As of now, there isn’t a definitive answer as to why this is happening. There have been many theories as to why the locations are being pushed back, but it’s only speculation at this moment. It’s also unclear if the league had even known before Monday night. It’s also important to note that this change in shot location tracking was never announced from the league.

The league has since acknowledged the problem and is likely looking into much API and software that is involved in tracking shot locations.

What will be done to fix it?

In a perfect world, the NHL would begin tracking shot locations as they have in previous seasons and go back to fix shot locations in past games played this season.

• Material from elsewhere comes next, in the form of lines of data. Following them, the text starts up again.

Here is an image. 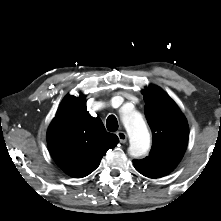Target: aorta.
<instances>
[{
    "label": "aorta",
    "instance_id": "1",
    "mask_svg": "<svg viewBox=\"0 0 221 221\" xmlns=\"http://www.w3.org/2000/svg\"><path fill=\"white\" fill-rule=\"evenodd\" d=\"M122 122L130 138L129 154L139 157L149 150L150 134L142 115L134 109L123 108Z\"/></svg>",
    "mask_w": 221,
    "mask_h": 221
}]
</instances>
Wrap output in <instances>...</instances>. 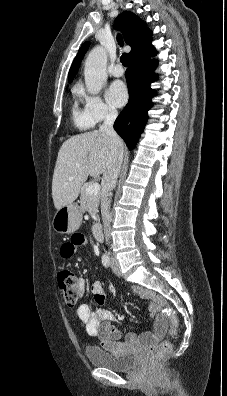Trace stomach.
I'll return each instance as SVG.
<instances>
[{"label":"stomach","mask_w":227,"mask_h":396,"mask_svg":"<svg viewBox=\"0 0 227 396\" xmlns=\"http://www.w3.org/2000/svg\"><path fill=\"white\" fill-rule=\"evenodd\" d=\"M81 221L82 213L77 204H69L57 210L52 226L60 234H70L80 227Z\"/></svg>","instance_id":"1"}]
</instances>
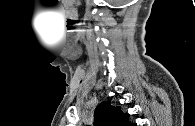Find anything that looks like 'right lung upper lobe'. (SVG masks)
Returning a JSON list of instances; mask_svg holds the SVG:
<instances>
[{"mask_svg":"<svg viewBox=\"0 0 195 126\" xmlns=\"http://www.w3.org/2000/svg\"><path fill=\"white\" fill-rule=\"evenodd\" d=\"M95 126H136L129 121V114L123 113L119 106L115 107L105 101L95 109Z\"/></svg>","mask_w":195,"mask_h":126,"instance_id":"1","label":"right lung upper lobe"}]
</instances>
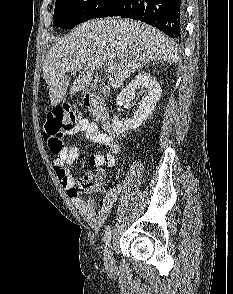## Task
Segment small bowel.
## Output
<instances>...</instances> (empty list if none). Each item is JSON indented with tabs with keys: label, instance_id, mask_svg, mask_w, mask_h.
<instances>
[{
	"label": "small bowel",
	"instance_id": "c3829d8e",
	"mask_svg": "<svg viewBox=\"0 0 233 294\" xmlns=\"http://www.w3.org/2000/svg\"><path fill=\"white\" fill-rule=\"evenodd\" d=\"M70 134L84 135V140H90L93 143L104 145L107 147L105 155L93 154L89 158V164L93 167H112L115 164V156L119 151L118 144L114 141L111 134L103 132L94 121L82 119L74 128L69 132ZM79 157V148L75 145L68 146L60 158L53 160L54 173L61 183L62 187L66 190L74 207L86 222L94 229L99 230L108 216L111 214L115 203L121 193V186L115 184L111 186L105 196L100 200L99 208L96 209L95 201L91 198H82L78 195L75 188V181L72 178L69 167ZM101 179L103 175L97 174Z\"/></svg>",
	"mask_w": 233,
	"mask_h": 294
}]
</instances>
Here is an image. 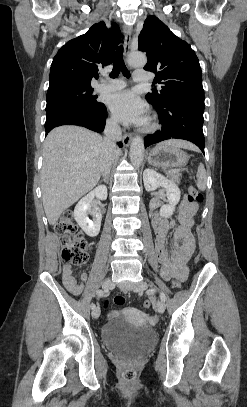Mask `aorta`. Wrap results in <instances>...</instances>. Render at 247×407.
<instances>
[{
    "instance_id": "obj_1",
    "label": "aorta",
    "mask_w": 247,
    "mask_h": 407,
    "mask_svg": "<svg viewBox=\"0 0 247 407\" xmlns=\"http://www.w3.org/2000/svg\"><path fill=\"white\" fill-rule=\"evenodd\" d=\"M128 63L133 67H143L147 63V58L144 53L134 52L128 57ZM144 158V142L140 136H136L132 139L130 145V160L131 163L139 167L142 164Z\"/></svg>"
}]
</instances>
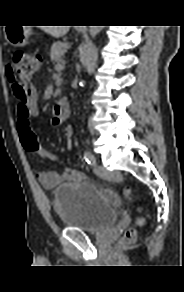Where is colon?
Returning a JSON list of instances; mask_svg holds the SVG:
<instances>
[{
	"instance_id": "colon-1",
	"label": "colon",
	"mask_w": 184,
	"mask_h": 292,
	"mask_svg": "<svg viewBox=\"0 0 184 292\" xmlns=\"http://www.w3.org/2000/svg\"><path fill=\"white\" fill-rule=\"evenodd\" d=\"M40 65V57L19 51L12 56L7 74L17 97L18 125L20 127L19 137L22 146L33 156L53 162L57 160V156L39 143L32 127V120L38 116L40 111V99L36 89L31 85V80ZM123 194L126 198H136L129 187L123 190ZM137 211L138 216L135 226H141L144 224L141 208L138 207ZM136 235V228L131 227L126 230L124 240L132 242L135 240Z\"/></svg>"
}]
</instances>
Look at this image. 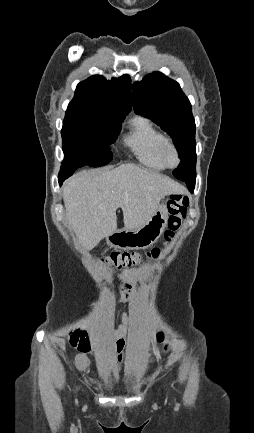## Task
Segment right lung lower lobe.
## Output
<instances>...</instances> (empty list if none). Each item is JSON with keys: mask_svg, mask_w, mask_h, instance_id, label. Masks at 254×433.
<instances>
[{"mask_svg": "<svg viewBox=\"0 0 254 433\" xmlns=\"http://www.w3.org/2000/svg\"><path fill=\"white\" fill-rule=\"evenodd\" d=\"M75 170L76 168H69V167L62 166L58 176L59 184L62 185L63 181L67 179L69 176H71Z\"/></svg>", "mask_w": 254, "mask_h": 433, "instance_id": "1", "label": "right lung lower lobe"}]
</instances>
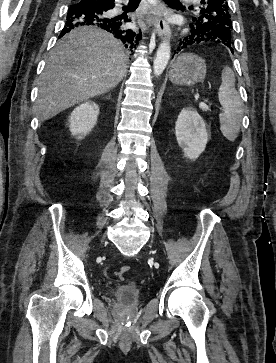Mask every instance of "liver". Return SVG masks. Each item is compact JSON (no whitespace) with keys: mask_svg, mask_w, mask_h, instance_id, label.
<instances>
[{"mask_svg":"<svg viewBox=\"0 0 276 363\" xmlns=\"http://www.w3.org/2000/svg\"><path fill=\"white\" fill-rule=\"evenodd\" d=\"M122 43L96 27H78L52 49L40 78L38 116L60 112L116 87L127 72Z\"/></svg>","mask_w":276,"mask_h":363,"instance_id":"obj_1","label":"liver"}]
</instances>
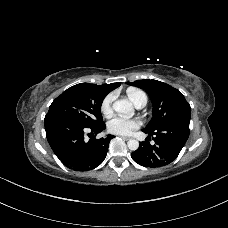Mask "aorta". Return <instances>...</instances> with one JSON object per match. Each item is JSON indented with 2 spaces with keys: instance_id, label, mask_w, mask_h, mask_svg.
Listing matches in <instances>:
<instances>
[{
  "instance_id": "762f6f07",
  "label": "aorta",
  "mask_w": 228,
  "mask_h": 228,
  "mask_svg": "<svg viewBox=\"0 0 228 228\" xmlns=\"http://www.w3.org/2000/svg\"><path fill=\"white\" fill-rule=\"evenodd\" d=\"M113 109L123 117L130 118L134 115L132 103L126 99L117 100L113 103ZM127 146L131 151H135L139 147V142L136 139H130Z\"/></svg>"
}]
</instances>
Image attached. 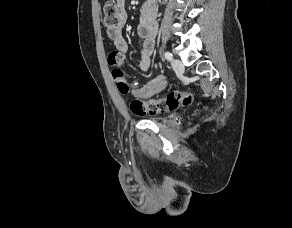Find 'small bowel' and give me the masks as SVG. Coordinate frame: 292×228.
<instances>
[{"mask_svg":"<svg viewBox=\"0 0 292 228\" xmlns=\"http://www.w3.org/2000/svg\"><path fill=\"white\" fill-rule=\"evenodd\" d=\"M125 1L126 0H116L120 9V22L118 25L107 28L106 30L107 36L112 41L115 51L122 56V59H124V55L128 51V43L122 33V28L127 19ZM156 15V4L152 1L144 2L140 9V18L137 26V34L142 40L138 68L142 72L148 71L151 65V56L154 50L155 36L158 28ZM165 87V77L163 75H155L138 90L137 94L141 99L146 100L161 93Z\"/></svg>","mask_w":292,"mask_h":228,"instance_id":"obj_1","label":"small bowel"}]
</instances>
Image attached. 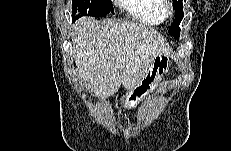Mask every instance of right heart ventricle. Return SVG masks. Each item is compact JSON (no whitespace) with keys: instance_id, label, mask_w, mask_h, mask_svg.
Segmentation results:
<instances>
[{"instance_id":"right-heart-ventricle-1","label":"right heart ventricle","mask_w":231,"mask_h":151,"mask_svg":"<svg viewBox=\"0 0 231 151\" xmlns=\"http://www.w3.org/2000/svg\"><path fill=\"white\" fill-rule=\"evenodd\" d=\"M123 8L135 24L158 25L164 20L162 0H125Z\"/></svg>"}]
</instances>
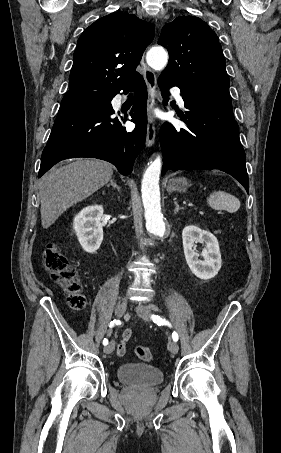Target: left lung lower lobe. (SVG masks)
<instances>
[{
    "label": "left lung lower lobe",
    "mask_w": 281,
    "mask_h": 453,
    "mask_svg": "<svg viewBox=\"0 0 281 453\" xmlns=\"http://www.w3.org/2000/svg\"><path fill=\"white\" fill-rule=\"evenodd\" d=\"M164 105L172 80L159 77ZM189 109L181 117L189 130L176 129L164 123L160 129L163 170L219 169L237 179L249 191L246 156L239 139L230 96H187L182 94ZM187 119V120H186Z\"/></svg>",
    "instance_id": "left-lung-lower-lobe-1"
}]
</instances>
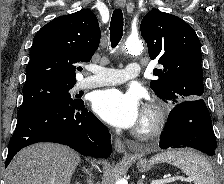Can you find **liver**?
<instances>
[{
  "label": "liver",
  "instance_id": "1",
  "mask_svg": "<svg viewBox=\"0 0 224 184\" xmlns=\"http://www.w3.org/2000/svg\"><path fill=\"white\" fill-rule=\"evenodd\" d=\"M79 162L69 147L37 143L15 155L7 168V184H70Z\"/></svg>",
  "mask_w": 224,
  "mask_h": 184
}]
</instances>
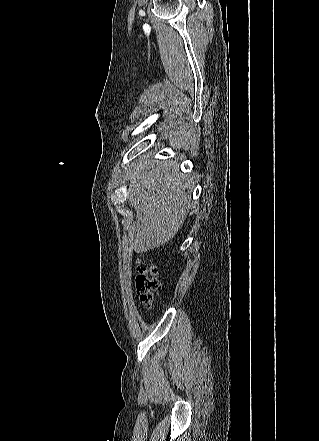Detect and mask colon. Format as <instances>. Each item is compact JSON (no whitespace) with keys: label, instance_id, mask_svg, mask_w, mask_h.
<instances>
[{"label":"colon","instance_id":"colon-1","mask_svg":"<svg viewBox=\"0 0 319 441\" xmlns=\"http://www.w3.org/2000/svg\"><path fill=\"white\" fill-rule=\"evenodd\" d=\"M157 268L143 260L137 261V276L135 278L136 291L146 310H151L157 293L160 290V283L157 280Z\"/></svg>","mask_w":319,"mask_h":441}]
</instances>
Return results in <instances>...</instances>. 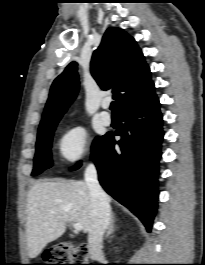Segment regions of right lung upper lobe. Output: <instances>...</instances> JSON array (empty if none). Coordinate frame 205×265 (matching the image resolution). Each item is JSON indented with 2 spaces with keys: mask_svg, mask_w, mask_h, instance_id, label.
I'll return each instance as SVG.
<instances>
[{
  "mask_svg": "<svg viewBox=\"0 0 205 265\" xmlns=\"http://www.w3.org/2000/svg\"><path fill=\"white\" fill-rule=\"evenodd\" d=\"M91 74L103 90L112 88L119 112L133 107L154 92L150 68L133 37L108 28L91 60ZM79 88L77 63L71 62L54 80L39 130L57 124Z\"/></svg>",
  "mask_w": 205,
  "mask_h": 265,
  "instance_id": "1",
  "label": "right lung upper lobe"
}]
</instances>
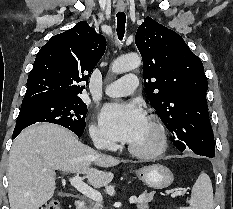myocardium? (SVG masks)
<instances>
[{
	"label": "myocardium",
	"instance_id": "f54148a6",
	"mask_svg": "<svg viewBox=\"0 0 233 209\" xmlns=\"http://www.w3.org/2000/svg\"><path fill=\"white\" fill-rule=\"evenodd\" d=\"M147 120L150 122L157 134V143L154 147L146 150L137 149L131 144L128 145L129 152L138 158H155L162 155L168 145V135L164 125L154 115L148 116Z\"/></svg>",
	"mask_w": 233,
	"mask_h": 209
}]
</instances>
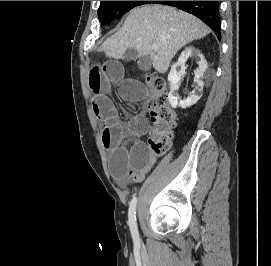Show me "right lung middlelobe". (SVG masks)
<instances>
[{"label": "right lung middle lobe", "instance_id": "obj_1", "mask_svg": "<svg viewBox=\"0 0 271 266\" xmlns=\"http://www.w3.org/2000/svg\"><path fill=\"white\" fill-rule=\"evenodd\" d=\"M152 1H101L98 16L101 25H106L115 19H119L126 12L136 6L149 4Z\"/></svg>", "mask_w": 271, "mask_h": 266}]
</instances>
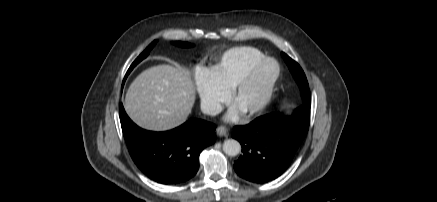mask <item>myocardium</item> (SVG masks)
Masks as SVG:
<instances>
[{"mask_svg":"<svg viewBox=\"0 0 437 202\" xmlns=\"http://www.w3.org/2000/svg\"><path fill=\"white\" fill-rule=\"evenodd\" d=\"M272 63L275 66V72L270 79L265 92L261 98V100L252 108L243 112L244 117L251 118L262 113L267 106L270 104L277 83L279 81L281 75V67L277 60L270 57H265L250 66V68L246 71V73L242 76V78L237 82V84L232 89L231 99L233 102L237 100L240 94L247 88V86L252 82L258 70L268 64Z\"/></svg>","mask_w":437,"mask_h":202,"instance_id":"obj_1","label":"myocardium"}]
</instances>
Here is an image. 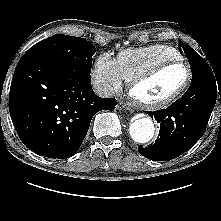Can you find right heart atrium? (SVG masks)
I'll use <instances>...</instances> for the list:
<instances>
[{
    "label": "right heart atrium",
    "instance_id": "1",
    "mask_svg": "<svg viewBox=\"0 0 221 221\" xmlns=\"http://www.w3.org/2000/svg\"><path fill=\"white\" fill-rule=\"evenodd\" d=\"M92 81L101 89H112L120 91L123 85V78L119 73L117 62L110 54H100L94 64Z\"/></svg>",
    "mask_w": 221,
    "mask_h": 221
}]
</instances>
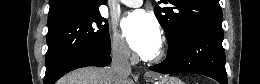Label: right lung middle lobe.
Masks as SVG:
<instances>
[{
	"instance_id": "1",
	"label": "right lung middle lobe",
	"mask_w": 260,
	"mask_h": 84,
	"mask_svg": "<svg viewBox=\"0 0 260 84\" xmlns=\"http://www.w3.org/2000/svg\"><path fill=\"white\" fill-rule=\"evenodd\" d=\"M47 44L46 74L77 54L111 53L108 23L99 11L48 28Z\"/></svg>"
}]
</instances>
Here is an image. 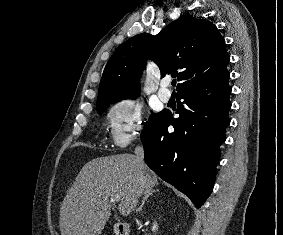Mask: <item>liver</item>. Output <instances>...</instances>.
Here are the masks:
<instances>
[{
    "mask_svg": "<svg viewBox=\"0 0 283 235\" xmlns=\"http://www.w3.org/2000/svg\"><path fill=\"white\" fill-rule=\"evenodd\" d=\"M158 184L146 165L140 168L132 154L93 159L86 163L60 208L61 235H100L110 217L109 196H120L119 212L128 216L138 198Z\"/></svg>",
    "mask_w": 283,
    "mask_h": 235,
    "instance_id": "liver-1",
    "label": "liver"
}]
</instances>
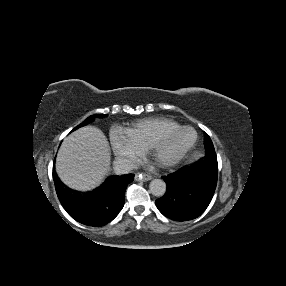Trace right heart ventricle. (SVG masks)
I'll return each instance as SVG.
<instances>
[{
  "label": "right heart ventricle",
  "mask_w": 286,
  "mask_h": 286,
  "mask_svg": "<svg viewBox=\"0 0 286 286\" xmlns=\"http://www.w3.org/2000/svg\"><path fill=\"white\" fill-rule=\"evenodd\" d=\"M181 124L164 117L138 120L127 128L129 135L145 150L159 138L179 129Z\"/></svg>",
  "instance_id": "1"
}]
</instances>
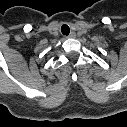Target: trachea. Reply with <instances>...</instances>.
I'll return each instance as SVG.
<instances>
[{
    "mask_svg": "<svg viewBox=\"0 0 127 127\" xmlns=\"http://www.w3.org/2000/svg\"><path fill=\"white\" fill-rule=\"evenodd\" d=\"M61 32H62L63 35H69V33H70L69 26L66 25V24L62 25Z\"/></svg>",
    "mask_w": 127,
    "mask_h": 127,
    "instance_id": "trachea-1",
    "label": "trachea"
}]
</instances>
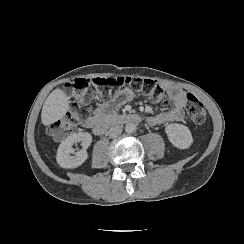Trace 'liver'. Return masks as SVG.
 <instances>
[{"label":"liver","mask_w":244,"mask_h":244,"mask_svg":"<svg viewBox=\"0 0 244 244\" xmlns=\"http://www.w3.org/2000/svg\"><path fill=\"white\" fill-rule=\"evenodd\" d=\"M70 110V100L62 88L54 89L46 98L42 111L41 122L48 126L64 118Z\"/></svg>","instance_id":"obj_1"}]
</instances>
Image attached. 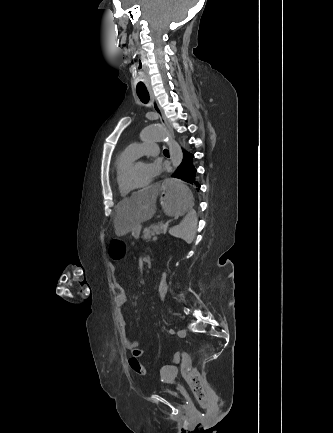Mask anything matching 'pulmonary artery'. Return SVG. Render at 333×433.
Returning <instances> with one entry per match:
<instances>
[{
  "label": "pulmonary artery",
  "instance_id": "1",
  "mask_svg": "<svg viewBox=\"0 0 333 433\" xmlns=\"http://www.w3.org/2000/svg\"><path fill=\"white\" fill-rule=\"evenodd\" d=\"M136 157L141 155H157L160 152L159 146L153 142L148 141L144 143H132L127 147Z\"/></svg>",
  "mask_w": 333,
  "mask_h": 433
}]
</instances>
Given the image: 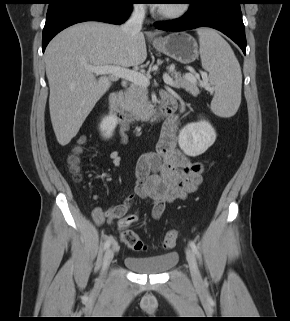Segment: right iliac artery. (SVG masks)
Returning <instances> with one entry per match:
<instances>
[{
	"instance_id": "right-iliac-artery-1",
	"label": "right iliac artery",
	"mask_w": 290,
	"mask_h": 321,
	"mask_svg": "<svg viewBox=\"0 0 290 321\" xmlns=\"http://www.w3.org/2000/svg\"><path fill=\"white\" fill-rule=\"evenodd\" d=\"M112 238L110 237L104 244V250H106L107 248H109L110 244H111Z\"/></svg>"
}]
</instances>
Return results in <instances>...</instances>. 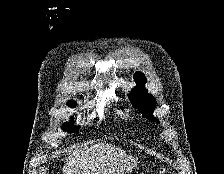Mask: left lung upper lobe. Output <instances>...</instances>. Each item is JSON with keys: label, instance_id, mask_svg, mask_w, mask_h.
<instances>
[{"label": "left lung upper lobe", "instance_id": "5c2ea615", "mask_svg": "<svg viewBox=\"0 0 224 174\" xmlns=\"http://www.w3.org/2000/svg\"><path fill=\"white\" fill-rule=\"evenodd\" d=\"M134 80L137 86L132 89V91L128 95L130 102L134 107L140 110L145 118L159 123L158 119H156L152 115L156 107V100L152 95L147 93V90L145 88L141 87L146 83L145 76L140 72H136L134 74Z\"/></svg>", "mask_w": 224, "mask_h": 174}]
</instances>
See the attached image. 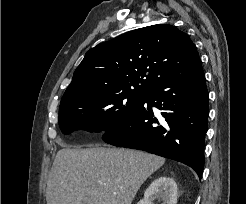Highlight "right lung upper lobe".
<instances>
[{
	"instance_id": "right-lung-upper-lobe-1",
	"label": "right lung upper lobe",
	"mask_w": 246,
	"mask_h": 204,
	"mask_svg": "<svg viewBox=\"0 0 246 204\" xmlns=\"http://www.w3.org/2000/svg\"><path fill=\"white\" fill-rule=\"evenodd\" d=\"M198 59L193 42L172 25L157 24L127 32L86 53L60 107L94 96L144 93Z\"/></svg>"
}]
</instances>
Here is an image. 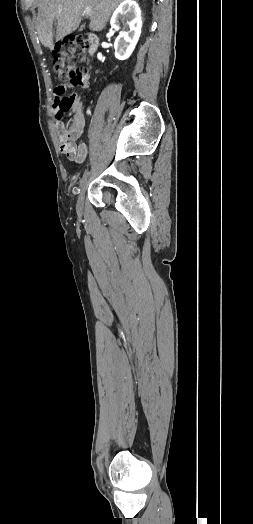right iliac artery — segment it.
Returning <instances> with one entry per match:
<instances>
[{
    "instance_id": "82829eb1",
    "label": "right iliac artery",
    "mask_w": 253,
    "mask_h": 524,
    "mask_svg": "<svg viewBox=\"0 0 253 524\" xmlns=\"http://www.w3.org/2000/svg\"><path fill=\"white\" fill-rule=\"evenodd\" d=\"M87 175H88V169H85V171H84V173H83V175H82V177L80 179V186L83 183V181L85 180V178L87 177Z\"/></svg>"
}]
</instances>
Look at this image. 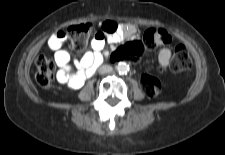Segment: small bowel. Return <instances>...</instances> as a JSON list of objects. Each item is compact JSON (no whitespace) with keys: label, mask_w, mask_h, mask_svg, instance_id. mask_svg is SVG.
<instances>
[{"label":"small bowel","mask_w":225,"mask_h":155,"mask_svg":"<svg viewBox=\"0 0 225 155\" xmlns=\"http://www.w3.org/2000/svg\"><path fill=\"white\" fill-rule=\"evenodd\" d=\"M132 32L134 29L130 25H120L114 21L104 22L102 30L95 34L91 42L93 51L86 53L80 60L71 64L69 53L62 49L68 44V35L61 30L55 31L48 40V46L55 52L54 60L58 66L57 80L71 89L80 88L101 63V51L106 42H118L123 36ZM170 59L171 50L168 47L162 48L158 53L160 66L166 68Z\"/></svg>","instance_id":"small-bowel-1"}]
</instances>
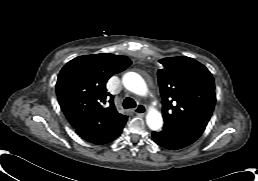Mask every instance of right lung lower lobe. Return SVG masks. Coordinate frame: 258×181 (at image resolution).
<instances>
[{
  "label": "right lung lower lobe",
  "instance_id": "98d812e1",
  "mask_svg": "<svg viewBox=\"0 0 258 181\" xmlns=\"http://www.w3.org/2000/svg\"><path fill=\"white\" fill-rule=\"evenodd\" d=\"M126 121L127 117L76 132L88 142L97 145L106 144L116 139L121 134Z\"/></svg>",
  "mask_w": 258,
  "mask_h": 181
}]
</instances>
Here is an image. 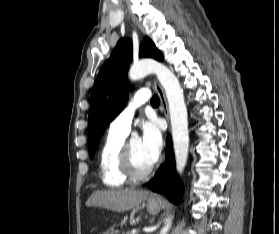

Instead, websites that run public models like Evolving-Hockey, HockeyViz, NaturalStatTrick, and MoneyPuck that give us xG and other tools may have to adjust their models to somehow account for the increased distances.

In the coming days, it will be interesting to see how the NHL, Evolving-Hockey and the other public hockey analytic websites react to this discovery. On Tuesday night, ESPN’s Greg Wyshynski said, “The NHL tells ESPN that it’s investigating an apparent change in the way shot distance is being measured in its game summaries. This week, the hockey analytics community noted a dramatic shift in shot distance, including video evidence that shots in the crease were being measured as having been several feet away. This could corrupt advanced stats like expected goals, and goalie analytics like high-danger saves. After observing the videos, the NHL is looking at potential catalysts.”

Since that comment on Tuesday, Josh and Luke have noticed the first correct shot location recording that we have had all year on Wednesday night in the Toronto – Washington game.

According to them, the problem may be fixed, but we have yet to hear on the league who will surely comment on the matter if a solution has been reached.